= Peter Aderhold =

German composer and conductor

Peter Aderhold (born 1966) is a German composer, conductor, and music educator known for his work in opera, orchestral music, and contemporary classical composition.

== Life and career ==
Born in Berlin, Aderhold studied conducting (with Horst Förster, Olaf Koch, Heinz Rögner) and composition (Günter Kochan) at the Hochschule für Musik Hanns Eisler Berlin from 1982 to 1988. In 1988, he passed his Staatsexamen in composition with the ballet music Diana; this he premiered as conductor on the occasion of the GDR Music Days in Berlin in 1990 with the Berlin Symphony Orchestra; it was broadcast several times on radio and television. From 1988 to 1993, he was conductor at the Volkstheater Rostock, then in 1994/95, he moved to the Theater Krefeld und Mönchengladbach as conductor. Since 1991, he has been chief conductor of the Mecklenburg-Vorpommern State Youth Orchestra (among others first prize in the 1997 "Youth and Music in Vienna" competition).

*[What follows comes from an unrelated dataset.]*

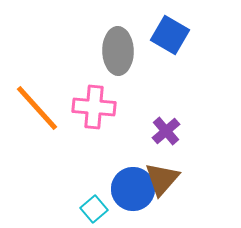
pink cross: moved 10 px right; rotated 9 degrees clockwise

From 1995 to July 2000, he was first Kapellmeister and deputy general music director at the Stadttheater Bremerhaven. Since August 2000, he has been living in Berlin as a freelance composer and conductor. He has been responsible for the musical direction of several productions (among others In the Penal Colony by Philip Glass and Bremer Freiheit by Adriana Hölszky) at the Berliner Kammeroper. He has also worked as a guest conductor with the Staatskapelle Berlin, Dresden Philharmonic, Mecklenburgische Staatskapelle, Schwerin Philharmonic and the Hall Philharmonic. Since 2003 he has led the Akademisches Orchester Berlin.

Aderhold wrote symphonic works as well as the chamber opera Odysseus and the Stranger for the Opernhaus Zürich (2001) and the opera Luther on the occasion of the reopening of the Theater Erfurt. He performed his composition Fanfare for Orchestra with the Akademisches Orchester Berlin in 2008 on the occasion of its 100th anniversary. In 2011, he wrote Meditation - Concerto for Alphorn and Orchestra for the same orchestra. His Concerto for one Player with two Saxophones and Orchestra, written for Branford Marsalis, was premiered on 12 February 2012 in Frankfurt by the latter and the Theater Krefeld und Mönchengladbach conducted by Sebastian Weigle.

Aderhold was a visiting professor at the Konrad Wolf Film University of Babelsberg from 2011 to 2012. (compositional technique, instrumentation and conducting in the film music course) and is a lecturer at the Hanns Eisler Academy of Music in Berlin (instrumentation, composition, ear training).

On 22 April 2016, his second opera Orlando based on the eponymous novel by Virginia Woolf was premiered at the Staatstheater Braunschweig and won the Opera Prize Braunschweig in 2014.

== Prizes and awards ==
For his ballet music Diana, he received the Prize of Criticism of the Music Criticism Commission of the Association of Composers and Musicologists of the GDR at the 1990 GDR Music Days.